──────── Extrait ────────

Cela étant dit, s’il ne peut y avoir, en Europe, d’approche uniforme alors que les réalités nationales sont si diverses, les défis que les États membres doivent relever sont souvent similaires : créer les incitations à embaucher et à travailler, trouver le bon équilibre entre des contrats à la fois flexibles et sécurisés, combattre la dualisation entre ceux qui ont un haut niveau de protection et de salaires parce qu’ils sont sur le marché du travail et ceux qui sont précaires, ou en sont exclus, déplacer le poids de l’imposition du travail, améliorer l’éducation et l’apprentissage tout au long de la vie. Une étape supplémentaire doit donc être franchie pour une intégration plus poussée des marchés du travail nationaux.
Impliquer les acteurs les plus concernés
Des incitations à converger pourraient être créées à l’aide de standards sociaux dans l’objectif de favoriser l’émergence d’un marché du travail européen permettant les transitions professionnelles et géographiques. Pour les sécuriser, un socle de droits sociaux devrait être élaboré, avec pleine portabilité des droits à indemnisation chômage (attachée aux personnes plus qu’aux statuts) pour retrouver un emploi dans de bonnes conditions, des droits à la santé et à la retraite, mais aussi à la formation professionnelle tout au long de la vie et/ou à la qualification, pour équiper les travailleurs des compétences nécessaires pour s’adapter aux mutations.

──────── Extraits de données ────────

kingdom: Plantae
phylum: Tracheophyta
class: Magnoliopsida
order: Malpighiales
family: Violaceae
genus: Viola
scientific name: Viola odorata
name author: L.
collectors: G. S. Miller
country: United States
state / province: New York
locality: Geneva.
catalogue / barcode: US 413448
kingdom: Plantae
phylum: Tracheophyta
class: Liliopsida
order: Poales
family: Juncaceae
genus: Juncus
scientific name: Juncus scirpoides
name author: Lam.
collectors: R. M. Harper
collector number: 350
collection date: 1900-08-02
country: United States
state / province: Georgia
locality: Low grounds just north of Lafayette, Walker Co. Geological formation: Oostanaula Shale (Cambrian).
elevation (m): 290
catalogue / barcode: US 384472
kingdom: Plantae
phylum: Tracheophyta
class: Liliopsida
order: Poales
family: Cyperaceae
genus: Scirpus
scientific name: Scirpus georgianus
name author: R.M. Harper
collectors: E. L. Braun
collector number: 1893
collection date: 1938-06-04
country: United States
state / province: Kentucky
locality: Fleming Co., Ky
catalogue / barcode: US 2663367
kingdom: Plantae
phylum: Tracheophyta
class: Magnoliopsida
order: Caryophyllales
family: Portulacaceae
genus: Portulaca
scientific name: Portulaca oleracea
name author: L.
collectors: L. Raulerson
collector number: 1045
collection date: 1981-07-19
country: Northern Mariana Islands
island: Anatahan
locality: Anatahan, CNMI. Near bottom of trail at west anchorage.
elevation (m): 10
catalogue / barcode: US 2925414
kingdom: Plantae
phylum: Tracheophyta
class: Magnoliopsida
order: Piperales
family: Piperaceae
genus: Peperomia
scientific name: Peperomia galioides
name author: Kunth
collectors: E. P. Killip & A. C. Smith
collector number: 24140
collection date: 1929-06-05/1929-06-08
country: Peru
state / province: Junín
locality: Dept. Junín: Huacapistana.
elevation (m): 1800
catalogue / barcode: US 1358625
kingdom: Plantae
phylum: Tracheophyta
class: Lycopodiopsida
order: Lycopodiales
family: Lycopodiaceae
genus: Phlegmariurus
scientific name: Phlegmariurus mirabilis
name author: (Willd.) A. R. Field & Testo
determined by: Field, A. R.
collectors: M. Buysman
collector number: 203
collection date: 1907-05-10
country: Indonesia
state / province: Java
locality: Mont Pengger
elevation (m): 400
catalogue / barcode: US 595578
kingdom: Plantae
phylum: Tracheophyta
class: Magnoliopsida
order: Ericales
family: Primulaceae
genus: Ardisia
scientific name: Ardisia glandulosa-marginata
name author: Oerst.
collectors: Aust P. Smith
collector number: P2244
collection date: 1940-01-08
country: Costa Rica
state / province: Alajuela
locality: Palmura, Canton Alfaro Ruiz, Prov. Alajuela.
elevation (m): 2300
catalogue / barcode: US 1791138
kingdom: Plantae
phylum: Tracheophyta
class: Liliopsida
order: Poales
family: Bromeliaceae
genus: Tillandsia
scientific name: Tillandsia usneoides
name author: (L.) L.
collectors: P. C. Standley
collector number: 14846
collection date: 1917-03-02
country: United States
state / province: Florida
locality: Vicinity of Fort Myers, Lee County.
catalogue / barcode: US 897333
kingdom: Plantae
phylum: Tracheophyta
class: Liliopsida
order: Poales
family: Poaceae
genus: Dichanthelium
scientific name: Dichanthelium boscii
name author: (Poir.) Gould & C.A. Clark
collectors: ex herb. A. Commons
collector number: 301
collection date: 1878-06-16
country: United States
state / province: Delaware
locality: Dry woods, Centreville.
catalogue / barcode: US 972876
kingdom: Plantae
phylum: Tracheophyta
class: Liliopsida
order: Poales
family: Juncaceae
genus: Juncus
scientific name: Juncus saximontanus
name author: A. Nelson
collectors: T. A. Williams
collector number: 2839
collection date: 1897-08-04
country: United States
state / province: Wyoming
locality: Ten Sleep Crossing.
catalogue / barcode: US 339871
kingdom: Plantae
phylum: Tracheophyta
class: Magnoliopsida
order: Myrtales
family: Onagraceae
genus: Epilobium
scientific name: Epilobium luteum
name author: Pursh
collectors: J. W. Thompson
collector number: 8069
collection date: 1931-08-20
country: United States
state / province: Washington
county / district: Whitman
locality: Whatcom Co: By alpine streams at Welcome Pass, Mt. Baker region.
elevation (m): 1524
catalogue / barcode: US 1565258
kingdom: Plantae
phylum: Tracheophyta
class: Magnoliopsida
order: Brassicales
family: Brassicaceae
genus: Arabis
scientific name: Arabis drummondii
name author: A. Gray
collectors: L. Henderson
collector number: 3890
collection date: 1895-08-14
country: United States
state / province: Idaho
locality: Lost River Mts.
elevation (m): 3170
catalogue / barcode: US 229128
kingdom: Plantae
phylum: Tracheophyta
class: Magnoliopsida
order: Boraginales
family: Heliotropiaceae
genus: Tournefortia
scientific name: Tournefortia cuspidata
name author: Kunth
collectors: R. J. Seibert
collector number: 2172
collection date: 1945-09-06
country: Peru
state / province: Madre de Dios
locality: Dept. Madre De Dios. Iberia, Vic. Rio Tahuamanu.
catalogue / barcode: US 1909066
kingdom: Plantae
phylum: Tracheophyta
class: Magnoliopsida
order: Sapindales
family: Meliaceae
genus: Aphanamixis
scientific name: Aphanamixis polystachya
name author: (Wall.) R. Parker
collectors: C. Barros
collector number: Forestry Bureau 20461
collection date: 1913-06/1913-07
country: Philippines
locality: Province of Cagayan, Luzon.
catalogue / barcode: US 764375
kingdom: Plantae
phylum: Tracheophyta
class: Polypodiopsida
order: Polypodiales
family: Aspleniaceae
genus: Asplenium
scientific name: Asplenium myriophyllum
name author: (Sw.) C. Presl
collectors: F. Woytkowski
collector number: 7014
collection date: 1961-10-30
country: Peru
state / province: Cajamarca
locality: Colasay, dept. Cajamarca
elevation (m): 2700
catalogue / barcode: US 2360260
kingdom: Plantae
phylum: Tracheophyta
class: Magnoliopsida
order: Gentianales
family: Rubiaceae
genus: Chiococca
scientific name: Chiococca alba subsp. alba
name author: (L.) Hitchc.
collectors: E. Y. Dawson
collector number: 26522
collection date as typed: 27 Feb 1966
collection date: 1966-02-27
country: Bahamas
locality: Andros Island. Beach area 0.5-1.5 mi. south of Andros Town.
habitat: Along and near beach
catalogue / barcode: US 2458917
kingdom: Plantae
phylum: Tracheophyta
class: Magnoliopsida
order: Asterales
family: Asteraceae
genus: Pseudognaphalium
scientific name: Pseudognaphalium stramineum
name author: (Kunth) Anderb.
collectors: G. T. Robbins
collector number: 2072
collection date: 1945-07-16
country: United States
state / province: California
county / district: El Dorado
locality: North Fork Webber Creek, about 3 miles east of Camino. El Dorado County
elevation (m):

────────

- **Exercices**
1 - Résumez l'extrait en deux phrases.
2 - Pour chacune des affirmations suivantes, dites si elle est conforme à l'extrait (oui ou non), en citant les mots qui tranchent : (a) l'extrait prône une approche uniforme pour toute l'Europe ; (b) les droits à indemnisation chômage seraient liés aux personnes plutôt qu'aux statuts ; (c) le socle de droits sociaux laisserait de côté la retraite.
3 - Reprenez mot pour mot le passage de l'extrait qui s'ouvre sur les mots contenant « Cela étant dit, s’il » et se termine par « du travail nationaux. ».
Les données n'ont aucun rapport avec l'extrait.

- **Réponses point par point**
1 - Même si les réalités nationales sont trop diverses pour une approche uniforme en Europe, les États membres ont souvent des défis semblables : créer des incitations à embaucher et à travailler, équilibrer flexibilité et sécurité des contrats, et améliorer l'éducation. Il faut donc aller vers une intégration plus poussée des marchés du travail nationaux, avec des standards sociaux et un socle de droits sociaux comprenant notamment la pleine portabilité des droits à indemnisation chômage et des droits à la formation tout au long de la vie.

2 -
(a) Non : « il ne peut y avoir, en Europe, d’approche uniforme ».
(b) Oui : « attachée aux personnes plus qu’aux statuts ».
(c) Non : « des droits à la santé et à la retraite ».

3 -
Cela étant dit, s’il ne peut y avoir, en Europe, d’approche uniforme alors que les réalités nationales sont si diverses, les défis que les États membres doivent relever sont souvent similaires : créer les incitations à embaucher et à travailler, trouver le bon équilibre entre des contrats à la fois flexibles et sécurisés, combattre la dualisation entre ceux qui ont un haut niveau de protection et de salaires parce qu’ils sont sur le marché du travail et ceux qui sont précaires, ou en sont exclus, déplacer le poids de l’imposition du travail, améliorer l’éducation et l’apprentissage tout au long de la vie. Une étape supplémentaire doit donc être franchie pour une intégration plus poussée des marchés du travail nationaux.